Another seven championship records were broken in the evening session. Stanislav Donets, after breaking the championship record in the men's 100 m backstroke semifinal, recorded his second championship record with a time of 49.07 during the 100 m backstroke final, just missing Nick Thoman's world record of 48.94. In the women's 50 m butterfly semifinals, Felicity Galvez from Australia broke Alshammar's championship record she set in the morning. But in the semifinal right after, Alshammar regained her record with a time of 25.19. Brazilian César Cielo Filho then broke the championship record in the 50 m freestyle semifinals with the time of 20.61. Natalie Coughlin served another record during the women's 100 m backstroke final in 56.08, while Cameron van der Burgh of South Africa also recorded a championship record in a time of 56.80 at the men's 100 m breaststroke final. The last championship record came from Kukors, who was with 58.65 faster than her earlier record which she swam in the morning session.

===Day 3 (17th)===
Ryan Lochte continued his stellar performance on the third competition day. He sets a new World record over 200 m individual medley in 1:50.08, which is 1 and a half second faster than the earlier record and won his fourth medal of the championship. This was the only world record that was set on this day 3.
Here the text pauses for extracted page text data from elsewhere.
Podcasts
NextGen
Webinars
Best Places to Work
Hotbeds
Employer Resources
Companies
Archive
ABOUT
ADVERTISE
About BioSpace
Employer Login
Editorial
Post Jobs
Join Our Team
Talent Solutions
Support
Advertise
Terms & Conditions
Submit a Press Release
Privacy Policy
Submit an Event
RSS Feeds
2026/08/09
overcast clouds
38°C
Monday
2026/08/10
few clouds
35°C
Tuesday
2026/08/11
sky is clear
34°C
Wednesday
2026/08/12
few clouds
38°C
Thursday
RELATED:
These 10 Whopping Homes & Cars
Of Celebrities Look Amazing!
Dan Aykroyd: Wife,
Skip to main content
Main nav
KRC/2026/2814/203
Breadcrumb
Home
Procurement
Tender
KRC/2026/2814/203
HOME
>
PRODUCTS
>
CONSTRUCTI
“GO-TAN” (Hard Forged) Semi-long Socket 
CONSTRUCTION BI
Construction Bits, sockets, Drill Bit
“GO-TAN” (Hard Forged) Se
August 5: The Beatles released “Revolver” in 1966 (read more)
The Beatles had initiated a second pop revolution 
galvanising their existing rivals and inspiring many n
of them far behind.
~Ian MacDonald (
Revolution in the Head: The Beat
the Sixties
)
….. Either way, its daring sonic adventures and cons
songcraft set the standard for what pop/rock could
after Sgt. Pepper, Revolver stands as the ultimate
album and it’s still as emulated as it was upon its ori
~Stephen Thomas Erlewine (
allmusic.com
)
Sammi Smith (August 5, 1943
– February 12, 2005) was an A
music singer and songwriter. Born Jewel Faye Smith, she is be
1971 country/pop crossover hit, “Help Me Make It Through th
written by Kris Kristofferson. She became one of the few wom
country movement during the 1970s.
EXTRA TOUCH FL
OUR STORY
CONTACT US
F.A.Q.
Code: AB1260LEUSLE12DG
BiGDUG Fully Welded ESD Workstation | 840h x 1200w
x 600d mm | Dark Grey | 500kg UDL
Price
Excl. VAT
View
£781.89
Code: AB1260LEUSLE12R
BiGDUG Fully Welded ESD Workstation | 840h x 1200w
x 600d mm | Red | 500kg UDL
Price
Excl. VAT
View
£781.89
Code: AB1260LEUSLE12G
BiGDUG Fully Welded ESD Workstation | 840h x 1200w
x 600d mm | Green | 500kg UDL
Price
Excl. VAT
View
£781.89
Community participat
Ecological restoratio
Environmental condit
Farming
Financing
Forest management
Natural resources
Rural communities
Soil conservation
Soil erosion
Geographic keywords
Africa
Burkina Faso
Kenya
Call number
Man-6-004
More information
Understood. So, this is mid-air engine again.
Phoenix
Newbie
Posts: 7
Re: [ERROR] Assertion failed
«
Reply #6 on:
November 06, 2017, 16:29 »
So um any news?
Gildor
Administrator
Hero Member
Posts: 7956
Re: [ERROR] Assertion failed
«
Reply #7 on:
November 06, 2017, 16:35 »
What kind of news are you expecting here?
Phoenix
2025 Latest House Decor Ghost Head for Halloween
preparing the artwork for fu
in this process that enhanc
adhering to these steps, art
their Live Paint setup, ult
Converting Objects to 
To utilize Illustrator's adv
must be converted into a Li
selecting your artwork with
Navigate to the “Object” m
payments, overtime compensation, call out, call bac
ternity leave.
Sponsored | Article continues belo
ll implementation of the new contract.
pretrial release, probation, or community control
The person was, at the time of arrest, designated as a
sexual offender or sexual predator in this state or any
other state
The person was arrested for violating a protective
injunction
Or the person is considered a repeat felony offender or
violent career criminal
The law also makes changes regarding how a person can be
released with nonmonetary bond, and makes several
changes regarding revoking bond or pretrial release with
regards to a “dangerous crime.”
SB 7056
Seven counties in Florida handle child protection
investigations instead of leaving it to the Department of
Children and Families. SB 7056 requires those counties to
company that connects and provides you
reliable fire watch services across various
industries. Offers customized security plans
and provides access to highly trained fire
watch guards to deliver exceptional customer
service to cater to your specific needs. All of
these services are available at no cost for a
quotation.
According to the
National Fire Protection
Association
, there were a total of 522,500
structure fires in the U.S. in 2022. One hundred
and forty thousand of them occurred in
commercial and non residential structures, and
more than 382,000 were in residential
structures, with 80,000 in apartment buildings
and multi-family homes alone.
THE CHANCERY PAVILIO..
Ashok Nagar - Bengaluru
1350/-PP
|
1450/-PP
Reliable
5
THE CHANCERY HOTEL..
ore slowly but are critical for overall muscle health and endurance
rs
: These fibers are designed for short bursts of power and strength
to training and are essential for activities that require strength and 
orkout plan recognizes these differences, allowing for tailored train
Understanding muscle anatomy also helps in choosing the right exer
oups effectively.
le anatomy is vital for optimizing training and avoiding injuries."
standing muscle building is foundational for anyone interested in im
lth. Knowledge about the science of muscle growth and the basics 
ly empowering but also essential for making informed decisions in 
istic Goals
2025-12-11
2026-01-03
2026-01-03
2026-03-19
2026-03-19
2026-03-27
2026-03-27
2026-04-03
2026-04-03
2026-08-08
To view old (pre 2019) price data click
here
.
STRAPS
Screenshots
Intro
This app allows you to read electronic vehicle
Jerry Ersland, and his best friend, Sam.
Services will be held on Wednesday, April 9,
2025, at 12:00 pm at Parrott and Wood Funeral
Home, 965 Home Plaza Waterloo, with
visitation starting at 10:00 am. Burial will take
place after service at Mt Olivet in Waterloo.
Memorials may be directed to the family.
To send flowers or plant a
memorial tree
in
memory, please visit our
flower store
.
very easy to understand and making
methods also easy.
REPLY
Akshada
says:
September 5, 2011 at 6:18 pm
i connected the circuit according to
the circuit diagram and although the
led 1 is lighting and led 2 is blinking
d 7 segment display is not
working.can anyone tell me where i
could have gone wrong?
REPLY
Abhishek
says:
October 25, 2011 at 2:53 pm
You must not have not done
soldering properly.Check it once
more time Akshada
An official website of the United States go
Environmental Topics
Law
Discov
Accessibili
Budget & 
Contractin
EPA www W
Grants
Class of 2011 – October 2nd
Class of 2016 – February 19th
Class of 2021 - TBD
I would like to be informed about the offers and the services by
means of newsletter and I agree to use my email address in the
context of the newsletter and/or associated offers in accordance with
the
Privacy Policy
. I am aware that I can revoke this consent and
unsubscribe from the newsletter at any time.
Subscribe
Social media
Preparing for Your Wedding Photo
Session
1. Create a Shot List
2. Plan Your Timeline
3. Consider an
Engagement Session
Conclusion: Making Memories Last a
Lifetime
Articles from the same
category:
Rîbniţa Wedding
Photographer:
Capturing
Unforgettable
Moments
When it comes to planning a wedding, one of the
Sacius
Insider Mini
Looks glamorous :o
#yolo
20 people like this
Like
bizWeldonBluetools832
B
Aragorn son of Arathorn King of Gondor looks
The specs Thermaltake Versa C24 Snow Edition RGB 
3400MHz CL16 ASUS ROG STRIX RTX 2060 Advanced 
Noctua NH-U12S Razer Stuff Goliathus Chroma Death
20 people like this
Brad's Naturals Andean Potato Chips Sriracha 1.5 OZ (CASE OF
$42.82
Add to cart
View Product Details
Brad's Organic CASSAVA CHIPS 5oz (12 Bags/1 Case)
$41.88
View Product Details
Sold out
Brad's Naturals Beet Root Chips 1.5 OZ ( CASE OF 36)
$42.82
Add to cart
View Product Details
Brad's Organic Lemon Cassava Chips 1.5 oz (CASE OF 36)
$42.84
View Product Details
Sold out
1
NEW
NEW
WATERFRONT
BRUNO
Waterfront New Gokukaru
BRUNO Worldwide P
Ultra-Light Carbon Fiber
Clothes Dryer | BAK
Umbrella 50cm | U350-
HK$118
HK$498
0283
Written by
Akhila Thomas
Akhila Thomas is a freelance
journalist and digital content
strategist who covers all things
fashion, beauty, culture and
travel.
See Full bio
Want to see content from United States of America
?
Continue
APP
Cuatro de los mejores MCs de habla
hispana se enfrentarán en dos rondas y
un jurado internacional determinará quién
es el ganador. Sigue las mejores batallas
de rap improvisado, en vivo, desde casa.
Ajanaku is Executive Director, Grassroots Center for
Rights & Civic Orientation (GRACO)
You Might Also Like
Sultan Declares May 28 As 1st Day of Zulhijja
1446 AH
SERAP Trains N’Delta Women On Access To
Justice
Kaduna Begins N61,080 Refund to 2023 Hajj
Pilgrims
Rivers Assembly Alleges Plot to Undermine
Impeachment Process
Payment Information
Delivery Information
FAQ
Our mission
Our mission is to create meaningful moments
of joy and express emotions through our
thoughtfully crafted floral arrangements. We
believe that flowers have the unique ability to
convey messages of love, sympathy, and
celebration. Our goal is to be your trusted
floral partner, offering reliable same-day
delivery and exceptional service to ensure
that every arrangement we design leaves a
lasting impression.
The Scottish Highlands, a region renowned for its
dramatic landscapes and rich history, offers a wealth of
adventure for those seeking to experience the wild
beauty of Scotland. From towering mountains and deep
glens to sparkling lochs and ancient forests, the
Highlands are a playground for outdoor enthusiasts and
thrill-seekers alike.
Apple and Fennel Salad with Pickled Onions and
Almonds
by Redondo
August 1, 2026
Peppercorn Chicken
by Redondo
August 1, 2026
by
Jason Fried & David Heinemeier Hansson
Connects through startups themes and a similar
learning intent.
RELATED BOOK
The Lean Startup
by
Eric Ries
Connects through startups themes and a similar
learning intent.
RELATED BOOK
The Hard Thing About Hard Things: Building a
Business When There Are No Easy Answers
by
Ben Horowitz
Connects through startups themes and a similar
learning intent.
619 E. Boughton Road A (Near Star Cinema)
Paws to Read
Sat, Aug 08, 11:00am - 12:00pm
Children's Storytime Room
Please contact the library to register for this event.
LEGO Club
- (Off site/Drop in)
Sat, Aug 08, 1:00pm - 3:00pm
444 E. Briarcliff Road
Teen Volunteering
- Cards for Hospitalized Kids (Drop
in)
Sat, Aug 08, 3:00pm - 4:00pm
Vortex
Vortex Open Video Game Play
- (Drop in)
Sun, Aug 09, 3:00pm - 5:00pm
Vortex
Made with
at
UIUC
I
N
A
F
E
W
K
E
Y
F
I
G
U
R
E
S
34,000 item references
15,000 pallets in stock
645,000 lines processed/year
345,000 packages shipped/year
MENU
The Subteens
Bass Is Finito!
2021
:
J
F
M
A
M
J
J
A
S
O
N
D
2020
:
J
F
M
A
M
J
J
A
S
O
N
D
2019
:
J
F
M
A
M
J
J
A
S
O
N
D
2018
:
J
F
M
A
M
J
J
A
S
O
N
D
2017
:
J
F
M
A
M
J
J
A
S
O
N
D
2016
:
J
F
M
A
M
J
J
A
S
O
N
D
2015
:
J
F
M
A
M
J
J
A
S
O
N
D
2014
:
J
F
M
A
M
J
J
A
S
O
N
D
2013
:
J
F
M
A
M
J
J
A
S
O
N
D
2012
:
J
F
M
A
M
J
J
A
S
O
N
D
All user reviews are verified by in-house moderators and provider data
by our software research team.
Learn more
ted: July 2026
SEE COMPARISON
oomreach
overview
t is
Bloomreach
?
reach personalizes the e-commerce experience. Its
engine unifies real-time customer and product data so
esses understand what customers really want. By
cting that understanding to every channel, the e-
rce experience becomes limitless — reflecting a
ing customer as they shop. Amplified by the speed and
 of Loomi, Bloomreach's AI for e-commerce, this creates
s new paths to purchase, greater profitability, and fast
A total of 12 Championship records were set, which six of them coming in finals. Ranomi Kromowidjojo started the hunt for records with a time of 51.45 over 100 m freestyle. Naoya Tomita from Japan was the next one up for a new record over 200 m breaststroke final in 2:03.12, Therese Alshammar was not outdone when she set another championship record in 24.87 over 50 m butterfly. Katie Hoff from the United States recorded another one with a time of 3:57.07 in the 400 m freestyle final, while César Cielo Filho won the fastest event of the competition in 20.51. The Women's 4x100 m medley relay from China was the last one to put up a new record in 3:48.29.

===Day 4 (18th)===
Day 4 saw no World records but a bunch of Championship records, 10 to be exact. Half of them came in finals, where Rebecca Soni set the first one over 100 m breaststroke in 1:03.98.Stanislav Donets recorded his next record in a time of 22.93 over 50 m backstroke, Albert Subirats from Venezuela set a new record in the 50 m butterfly final with a time of 22.40. Mireia Belmonte swam in the 200 m individual medley final a new record in 2:05.73, while the Dutch Women's 4x100 m freestyle relay was the last one with a championship record at Day 4 in 3:28.54.

===Day 5 (19th)===
The last day of the competition saw 12 finals. Nine champions records were broke in those finals. César Cielo Filho won his second gold medal over Men's 100 m freestyle in 45.74, Zhao Jing from China set a new record in 26.27 at the Women's 50 m backstroke final. Later on, Ryan Lochte broke his fifth record over Men's 200 m backstroke in a time of 1:46.68, while his teammate Rebecca Soni also recorded another bestmark over Women's 200 m breaststroke in 2:16.39. Felicity Galvez set a new record over Women's 100 m butterfly in 55.43, Felipe Silva followed in a time of 25.95 over Men's 50 m breaststroke. In the last single event Camille Muffat broke the championship record over Women's 200 m freestyle with 1:52.29. In the last event of the competition the Men's 4x100 m medley relay of the United States set a new record in 3:20.99, during this race Stanislav Donets from Russia set a new record over the Men's 100 m backstroke in 48.95.